## Given task
Will you retype every line of the records below word for word, leaving the pictures out of your answer?

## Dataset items
____

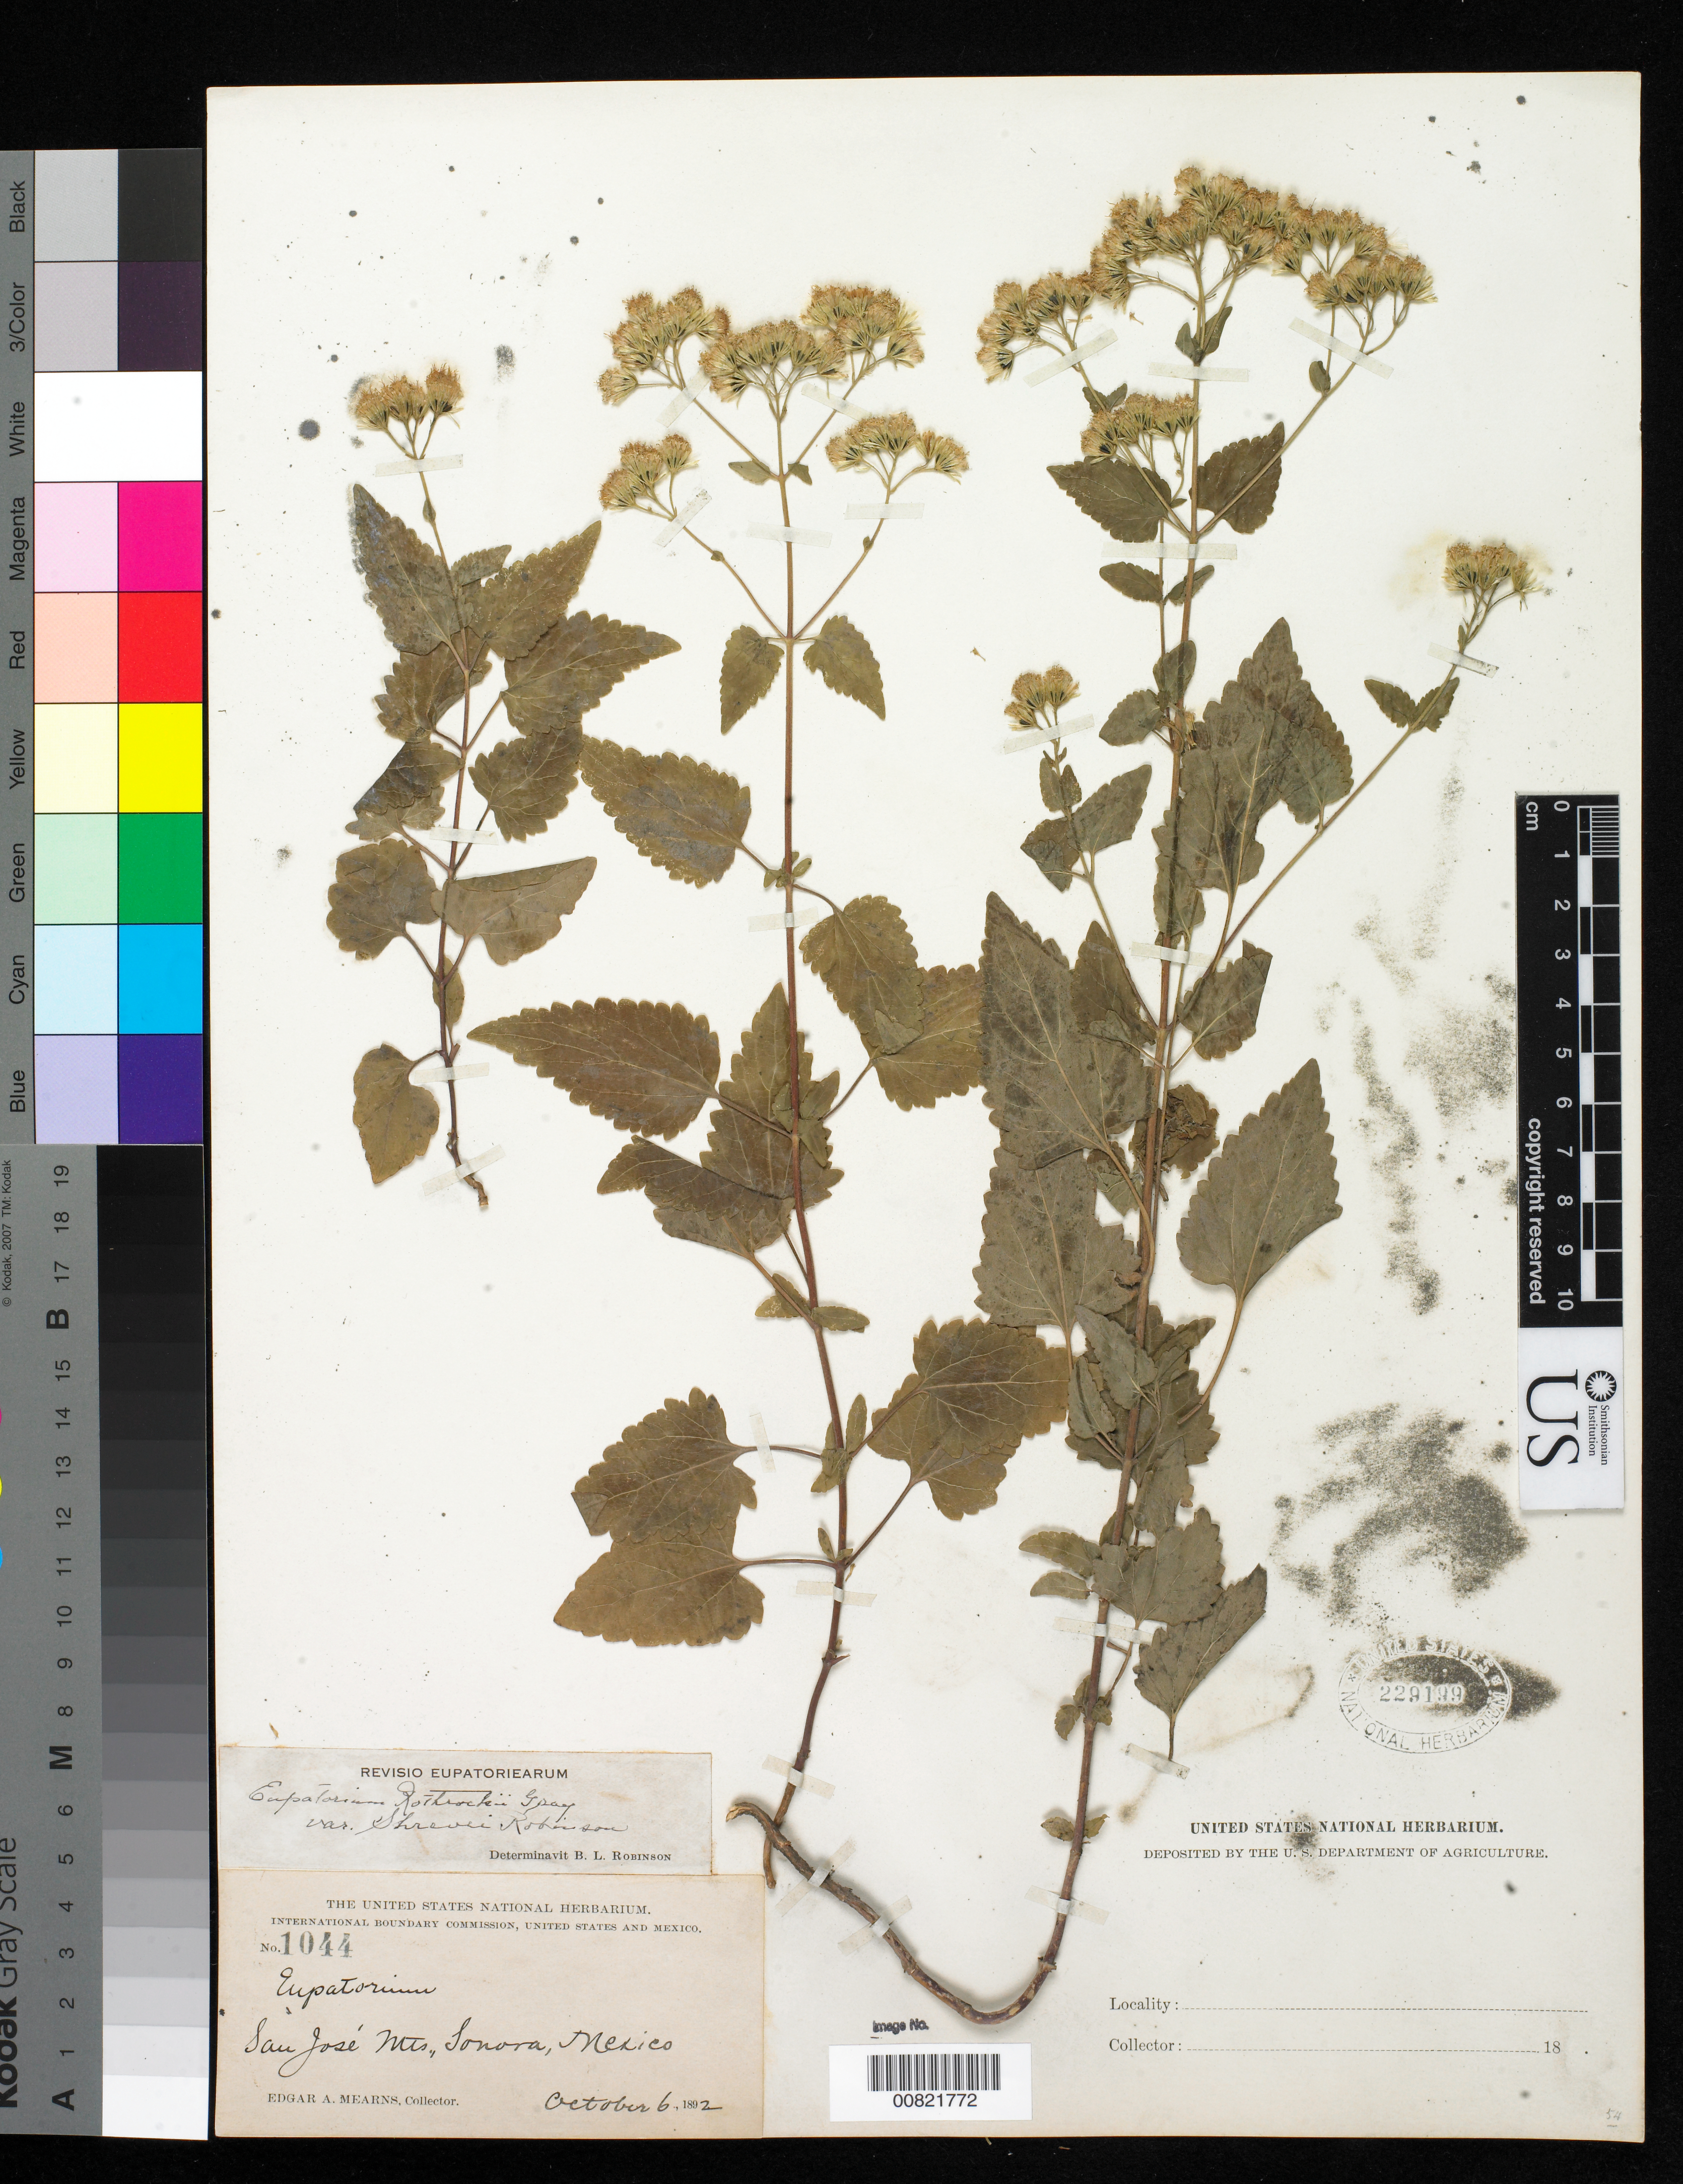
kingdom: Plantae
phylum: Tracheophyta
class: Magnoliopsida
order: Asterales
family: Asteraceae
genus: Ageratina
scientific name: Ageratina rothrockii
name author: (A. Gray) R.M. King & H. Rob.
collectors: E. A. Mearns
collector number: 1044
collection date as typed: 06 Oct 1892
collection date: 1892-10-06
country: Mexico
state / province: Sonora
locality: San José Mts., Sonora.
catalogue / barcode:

____

## Answer to this exercise
kingdom: Plantae
phylum: Tracheophyta
class: Magnoliopsida
order: Asterales
family: Asteraceae
genus: Ageratina
scientific name: Ageratina rothrockii
name author: (A. Gray) R.M. King & H. Rob.
collectors: E. A. Mearns
collector number: 1044
collection date as typed: 06 Oct 1892
collection date: 1892-10-06
country: Mexico
state / province: Sonora
locality: San José Mts., Sonora.
catalogue / barcode:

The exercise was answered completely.